The payment of quarterly dividends can create some volatility in a stock's price when the ex-date arrives. Some analysts have noticed that investors may rebalance or sell their stock on the ex-date or soon after when the dividend growth rate appears to be slowing or other changes in the market make the dividend less attractive.

Non-Standard Quarters

For a variety of reasons, some public companies will use a non-standard or non-calendar quarterly reporting system. In addition, certain governments use different quarter systems. The first quarter of the U.S. federal government’s fiscal year is October, November, and December. State governments may also have their own fiscal calendars.

Sometimes a company may have a non-standard fiscal year to help with business or tax planning. The Internal Revenue Service (IRS) allows companies to choose a “tax year” that is still 52-53 weeks long but does not end in December.

H&R Block (HRB) ends its fiscal year on April 30th, which makes sense because that is the end of the busiest part of the company’s year.

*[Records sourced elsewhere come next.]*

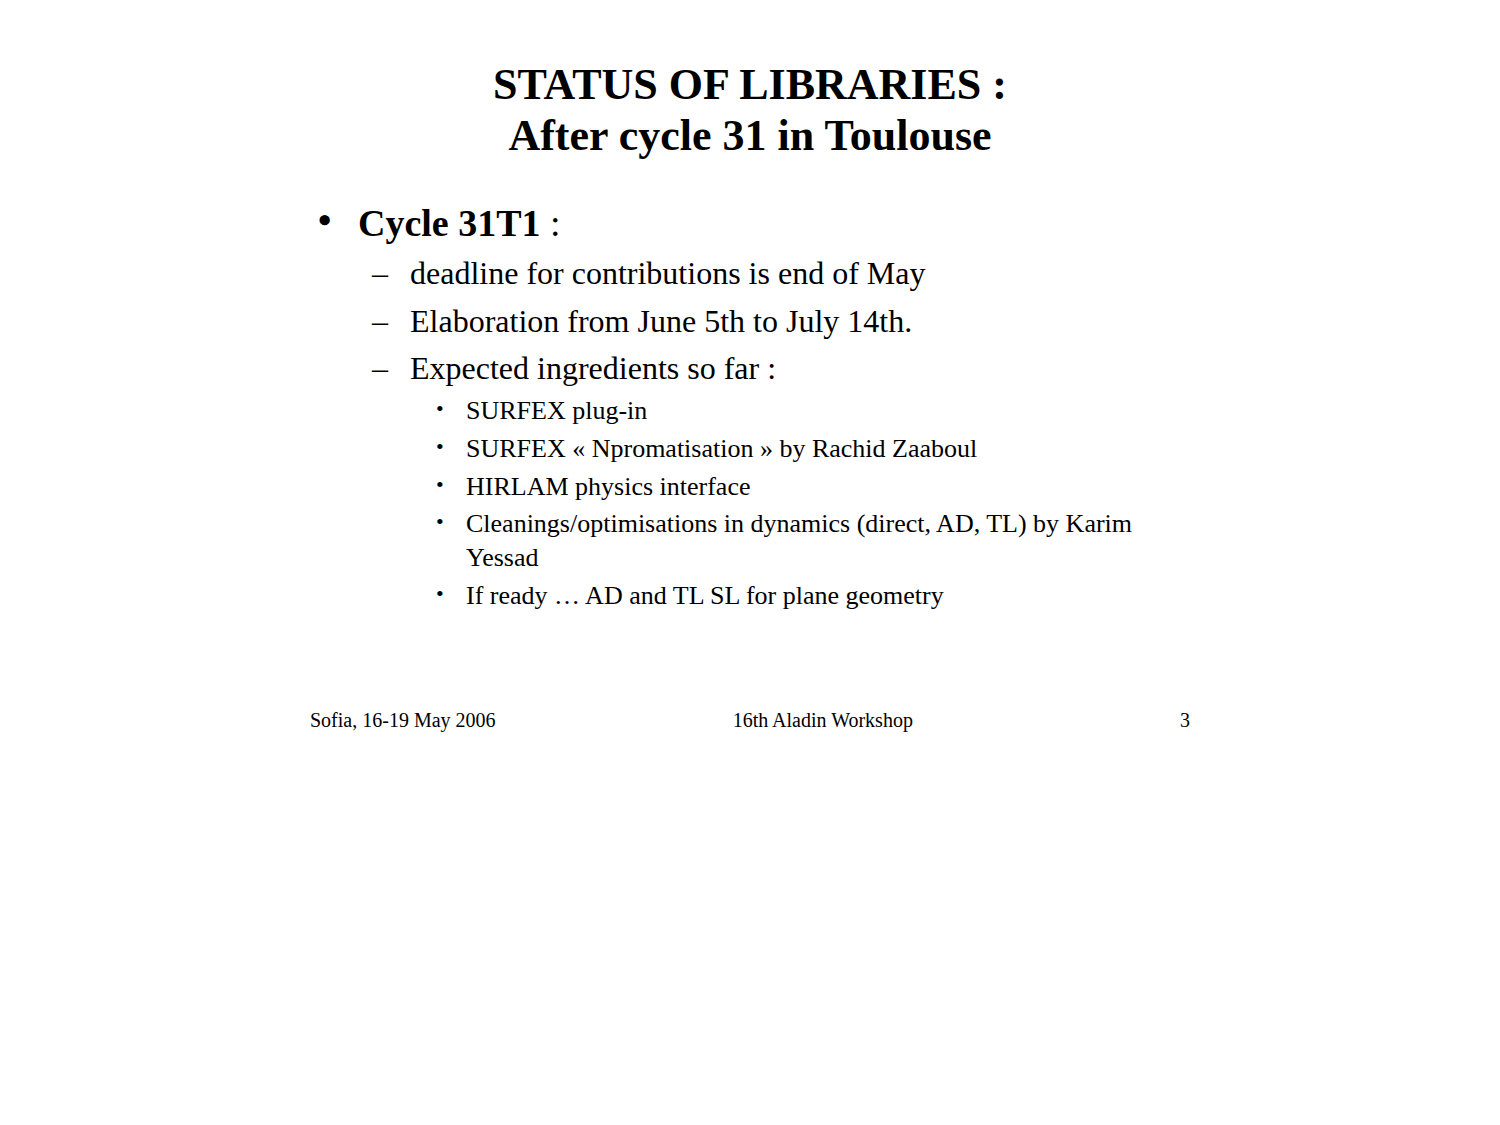STATUS OF LIBRARIES :
After cycle 31 in Toulouse
Cycle 31T1 :
deadline for contributions is end of May
Elaboration from June 5th to July 14th.
Expected ingredients so far :
SURFEX plug-in
SURFEX « Npromatisation » by Rachid Zaaboul
HIRLAM physics interface
Cleanings/optimisations in dynamics (direct, AD, TL) by Karim Yessad
If ready … AD and TL SL for plane geometry
Sofia, 16-19 May 2006
16th Aladin Workshop
3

Releasing an annual report, which may be accompanied by shareholder meetings and additional disclosures, after the busiest part of your year helps managers and shareholders make better decisions about the year ahead.

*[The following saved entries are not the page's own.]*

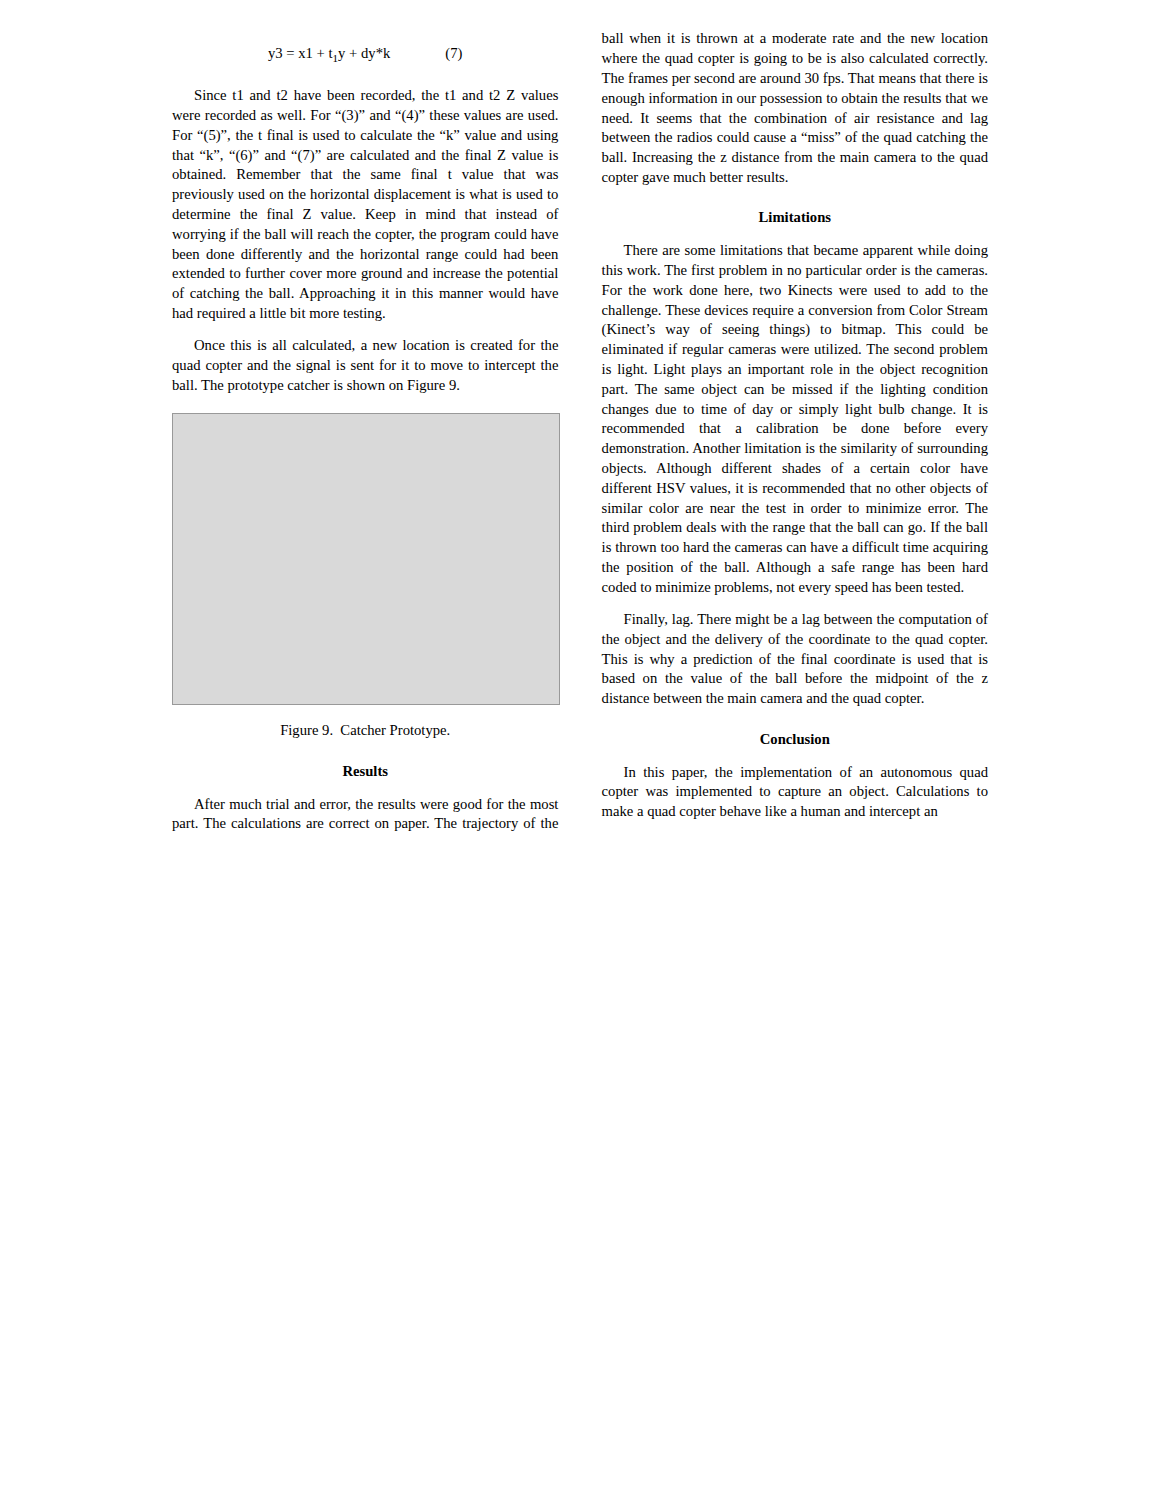y3 = x1 + t1y + dy*k (7)
Since t1 and t2 have been recorded, the t1 and t2 Z values were recorded as well. For “(3)” and “(4)” these values are used. For “(5)”, the t final is used to calculate the “k” value and using that “k”, “(6)” and “(7)” are calculated and the final Z value is obtained. Remember that the same final t value that was previously used on the horizontal displacement is what is used to determine the final Z value. Keep in mind that instead of worrying if the ball will reach the copter, the program could have been done differently and the horizontal range could had been extended to further cover more ground and increase the potential of catching the ball. Approaching it in this manner would have had required a little bit more testing.
Once this is all calculated, a new location is created for the quad copter and the signal is sent for it to move to intercept the ball. The prototype catcher is shown on Figure 9.
Figure 9. Catcher Prototype.
Results
After much trial and error, the results were good for the most part. The calculations are correct on paper. The trajectory of the ball when it is thrown at a moderate rate and the new location where the quad copter is going to be is also calculated correctly. The frames per second are around 30 fps. That means that there is enough information in our possession to obtain the results that we need. It seems that the combination of air resistance and lag between the radios could cause a “miss” of the quad catching the ball. Increasing the z distance from the main camera to the quad copter gave much better results.
Limitations
There are some limitations that became apparent while doing this work. The first problem in no particular order is the cameras. For the work done here, two Kinects were used to add to the challenge. These devices require a conversion from Color Stream (Kinect’s way of seeing things) to bitmap. This could be eliminated if regular cameras were utilized. The second problem is light. Light plays an important role in the object recognition part. The same object can be missed if the lighting condition changes due to time of day or simply light bulb change. It is recommended that a calibration be done before every demonstration. Another limitation is the similarity of surrounding objects. Although different shades of a certain color have different HSV values, it is recommended that no other objects of similar color are near the test in order to minimize error. The third problem deals with the range that the ball can go. If the ball is thrown too hard the cameras can have a difficult time acquiring the position of the ball. Although a safe range has been hard coded to minimize problems, not every speed has been tested.
Finally, lag. There might be a lag between the computation of the object and the delivery of the coordinate to the quad copter. This is why a prediction of the final coordinate is used that is based on the value of the ball before the midpoint of the z distance between the main camera and the quad copter.
Conclusion
In this paper, the implementation of an autonomous quad copter was implemented to capture an object. Calculations to make a quad copter behave like a human and intercept an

Companies that rely on U.S. government contracts may use September as the end of their fiscal year, and the fourth quarter because that is when they expect new projects to be closed and budget planning from the government to be available. Meanwhile, some companies have very unusual quarterly systems.

Criticism of Quarters

Some have questioned the importance of the quarterly reporting system. The big argument against the setup is that it puts too much pressure on companies and executives to deliver short-term results to please analysts and investors as opposed to focusing on the long-term interests of the business.

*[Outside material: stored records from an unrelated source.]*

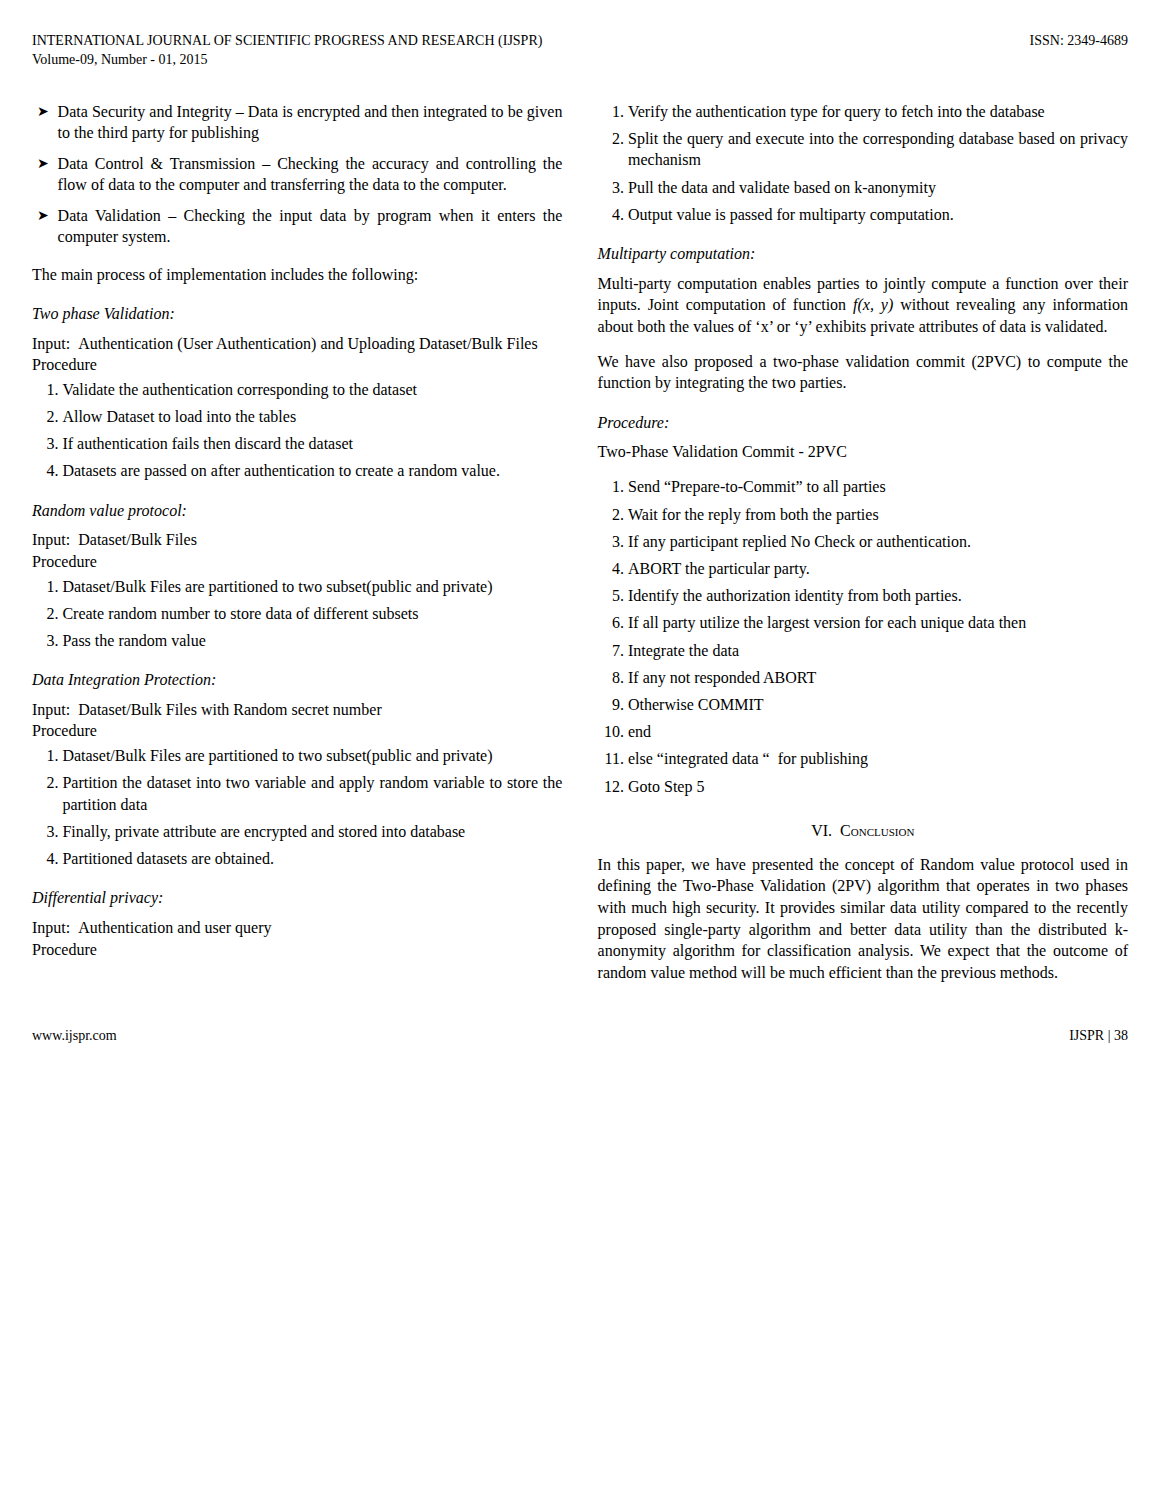INTERNATIONAL JOURNAL OF SCIENTIFIC PROGRESS AND RESEARCH (IJSPR)
Volume-09, Number - 01, 2015
ISSN: 2349-4689
Data Security and Integrity – Data is encrypted and then integrated to be given to the third party for publishing
Data Control & Transmission – Checking the accuracy and controlling the flow of data to the computer and transferring the data to the computer.
Data Validation – Checking the input data by program when it enters the computer system.
The main process of implementation includes the following:
Two phase Validation:
Input: Authentication (User Authentication) and Uploading Dataset/Bulk Files
Procedure
Validate the authentication corresponding to the dataset
Allow Dataset to load into the tables
If authentication fails then discard the dataset
Datasets are passed on after authentication to create a random value.
Random value protocol:
Input: Dataset/Bulk Files
Procedure
Dataset/Bulk Files are partitioned to two subset(public and private)
Create random number to store data of different subsets
Pass the random value
Data Integration Protection:
Input: Dataset/Bulk Files with Random secret number
Procedure
Dataset/Bulk Files are partitioned to two subset(public and private)
Partition the dataset into two variable and apply random variable to store the partition data
Finally, private attribute are encrypted and stored into database
Partitioned datasets are obtained.
Differential privacy:
Input: Authentication and user query
Procedure
Verify the authentication type for query to fetch into the database
Split the query and execute into the corresponding database based on privacy mechanism
Pull the data and validate based on k-anonymity
Output value is passed for multiparty computation.
Multiparty computation:
Multi-party computation enables parties to jointly compute a function over their inputs. Joint computation of function f(x, y) without revealing any information about both the values of ‘x’ or ‘y’ exhibits private attributes of data is validated.
We have also proposed a two-phase validation commit (2PVC) to compute the function by integrating the two parties.
Procedure:
Two-Phase Validation Commit - 2PVC
Send “Prepare-to-Commit” to all parties
Wait for the reply from both the parties
If any participant replied No Check or authentication.
ABORT the particular party.
Identify the authorization identity from both parties.
If all party utilize the largest version for each unique data then
Integrate the data
If any not responded ABORT
Otherwise COMMIT
end
else “integrated data “ for publishing
Goto Step 5
VI. Conclusion
In this paper, we have presented the concept of Random value protocol used in defining the Two-Phase Validation (2PV) algorithm that operates in two phases with much high security. It provides similar data utility compared to the recently proposed single-party algorithm and better data utility than the distributed k-anonymity algorithm for classification analysis. We expect that the outcome of random value method will be much efficient than the previous methods.
www.ijspr.com IJSPR | 38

The other issue is that companies report their summary annual statements once per year, so the information can become stale and out of date in between the annual reporting cycle. One approach to solve this problem is to use a trailing four quarters or trailing 12 months (TTM) analysis.

By the middle of the fourth quarter of 2021, the annual data for 2021 can be estimated by summarizing the last four quarters. In this case, assume that the company’s third-quarter 2021 results are available. An analyst would manually combine the quarterly data from the first three quarters of 2021 with the last quarter of 2020 to estimate the company’s earnings and revenue trends.

This analysis will overlap some of the data used in the last annual report, but it will still give some insight into how 2021 is likely to look by the end of the year. If the first three quarters of 2021 had been poor compared to the first three-quarters of 2020, the trailing-four-quarter analysis will show that.

What is a fiscal quarter?

A fiscal quarter is a three-month period in which a company reports its financial results. As its name suggests, there are four quarterly periods in a year, meaning a publicly traded company would issue four quarterly reports per year. Companies and investors alike use fiscal quarters to keep track of their financial results and business developments over time. These quarters are often referred to as Q1, Q2, Q3, and Q4.

Are quarters always lined up to the calendar year?

Quarters do not always line up with the calendar year. For instance, if a company chooses to have its fiscal year starting in February rather than January, then its first quarter would consist of February, March, and April. Companies sometimes choose to do this if they want their fiscal year to end in their own peak season.  Alternatively, since finishing the year often involves a lot of additional accounting work, some companies choose to end their fiscal year on a relatively calm month.

What are the pros and cons of quarterly reporting?

The main advantage of quarterly reporting is that it allows investors more information on which to base their investment decisions. Rather than waiting until a company files its annual report, investors can read their quarterly filings to get a sense of how the business is progressing throughout the year. This added transparency also benefits journalists and regulators. Some have argued, however, that quarterly reporting makes companies and investors more oriented toward short-term results.